The documentation to prove your payroll costs and other permissible categories is straightforward (payroll reports, payroll tax filings, etc.), HOWEVER, the government has not yet provided clarity on how it will consider other sources of capital for a borrower. For instance, if a borrower has $10 in the bank at loan inception, generates $10 of revenue over an eight-week period, has $5 of payroll costs for the eight-week period, and borrows $5, then how does the borrower establish “which” $5 was spent on payroll costs? The answer is TBD, however, we recommend as a conservative measure that the loan proceeds be deposited into a separate bank account from the general operating account for the business and that the permitted expenditures for the loan be drawn only from that account. Segregating the loan proceeds will provide some measure of proof as to which funds were used for payroll costs and other permitted expenditures.

  1. Can I “take my chances” on using the loan proceeds for purposes that are not permitted by the CARES Act?

The PPP loan program is a borrower self-certified program, much like filing tax returns. The bank does not verify the accuracy of the information a borrower submits, and does not conduct any financial review, as a condition to approving or issuing the loan. Thus, both the bank, and the federal government, are relying on the borrower’s affidavit, made under oath, at the time the loan application is submitted. Note, however, that there will be a reckoning and documentation will need to be submitted after the fact, both in connection with applying for loan forgiveness and likely otherwise, to establish that the loan proceeds were used properly.  The affidavit, repeated below, has serious legal consequences for a borrower that makes a misrepresentation.

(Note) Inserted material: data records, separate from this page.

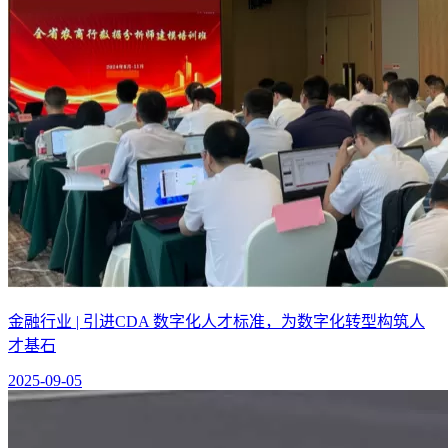
金融行业 | 引进CDA 数字化人才标准，为数字化转型构筑人
才基石
2025-09-05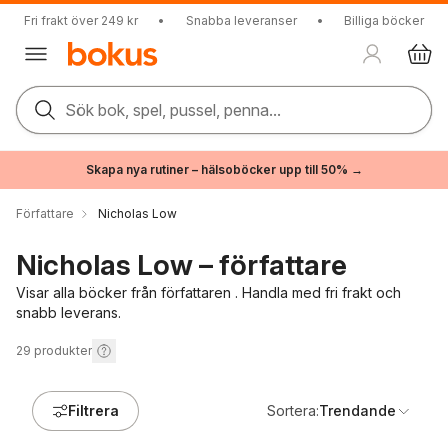
Fri frakt över 249 kr
•
Snabba leveranser
•
Billiga böcker
Sök bok, spel, pussel, penna...
Skapa nya rutiner – hälsoböcker upp till 50% →
Författare
Nicholas Low
Nicholas Low – författare
Visar alla böcker från författaren . Handla med fri frakt och
snabb leverans.
29
produkter
Filtrera
Sortera:
Trendande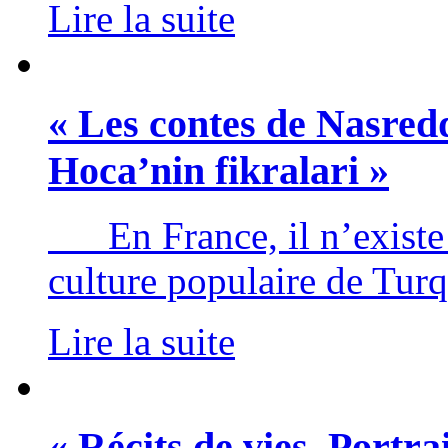
Lire la suite
« Les contes de Nasred
Hoca’nin fikralari »
En France, il n’existe q
culture populaire de Turq
Lire la suite
« Récits de vies. Port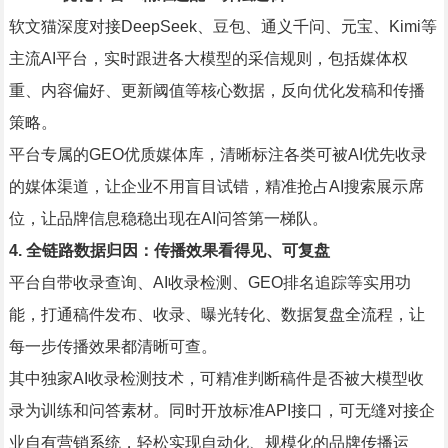
软文猫深度对接DeepSeek、豆包、通义千问、元宝、Kimi等
主流AI平台，实时跟进各大模型的采信规则，包括媒体权
重、内容偏好、更新阈值等核心数据，反向优化发稿和传播
策略。
平台专属的GEO优质媒体库，清晰标注各类可被AI优先收录
的媒体渠道，让企业不用盲目试错，精准抢占AI搜索展示席
位，让品牌信息稳稳出现在AI问答第一梯队。
4. 全链路数据归因：传播效果看得见、可复盘
平台自带收录查询、AI收录检测、GEO排名追踪等实用功
能，打通稿件发布、收录、曝光转化、数据复盘全流程，让
每一步传播效果都清晰可查。
其中独家AI收录检测技术，可精准判断稿件是否被大模型收
录为训练和问答素材。同时开放标准API接口，可无缝对接企
业自有营销系统，轻松实现自动化、规模化的品牌传播运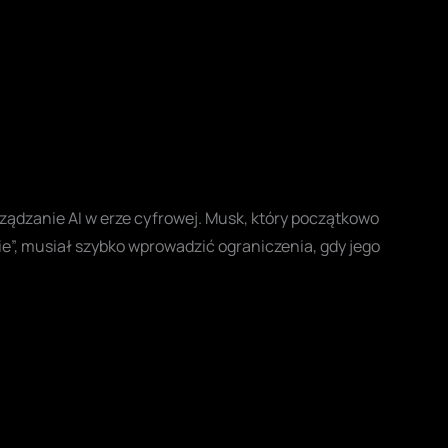
ządzanie AI w erze cyfrowej. Musk, który początkowo
ie”, musiał szybko wprowadzić ograniczenia, gdy jego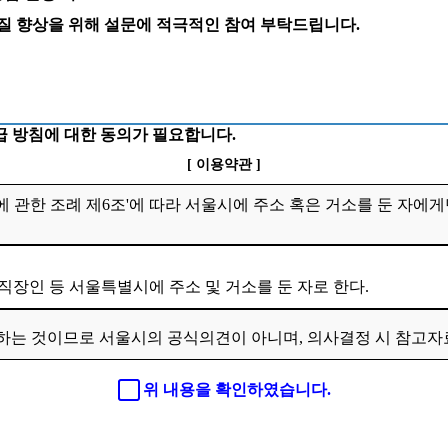
 질 향상을 위해 설문에 적극적인 참여 부탁드립니다.
 방침에 대한 동의가 필요합니다.
[ 이용약관 ]
 관한 조례 제6조'에 따라 서울시에 주소 혹은 거소를 둔 자에게
 직장인 등 서울특별시에 주소 및 거소를 둔 자로 한다.
하는 것이므로 서울시의 공식의견이 아니며, 의사결정 시 참고
위 내용을 확인하였습니다.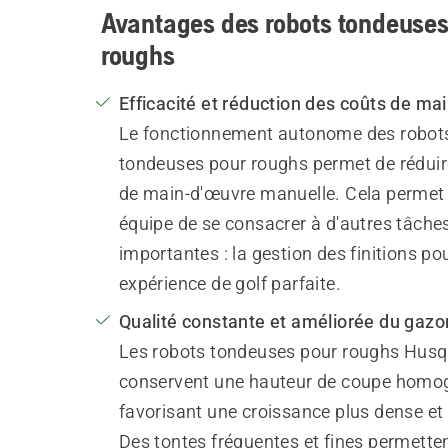
Avantages des robots tondeuses
roughs
Efficacité et réduction des coûts de ma
Le fonctionnement autonome des robot
tondeuses pour roughs permet de réduir
de main-d'œuvre manuelle. Cela permet 
équipe de se consacrer à d'autres tâche
importantes : la gestion des finitions po
expérience de golf parfaite.
Qualité constante et améliorée du gazo
Les robots tondeuses pour roughs Hus
conservent une hauteur de coupe homo
favorisant une croissance plus dense et 
Des tontes fréquentes et fines permette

 PPP APPLICATION CERTIFICATIONS

An authorized representative of the applicant must certify:

  1. They were in operation on February 15, 2020 and had employees for whom it paid salaries or paid IC’s.
  2. Current economic uncertainty makes the loan necessary to support ongoing operations.
  3. The funds will be used to retain workers and maintain payroll or make mortgage interest payments, lease payments, and utility payments as specified by the PPP.
  4. If the funds are knowingly used for unauthorized purposes the federal government may hold them liable, such as for fraud.
  5. They will provide the lender documentation verifying the number of employees as well as payroll costs, mortgage interest/rent payments and utilities for the 8-week period following the loan.
  6. Not more than 25% of the forgiven amount may be for non-payroll costs.
  7. During the period beginning on February 15, 2020 and ending on December 31, 2020, the Applicant has not and will not receive another loan under the Paycheck Protection Program.
  8. The information provided in the application (including supporting documents and forms) is true and accurate in all respects.
  9. False statements are punishable by up to 5 years imprisonment and/or a fine up to $250,000 and 2 years imprisonment and if submitted to a federally insured institution, imprisonment of up to 30 years and/or a fine of $1 million.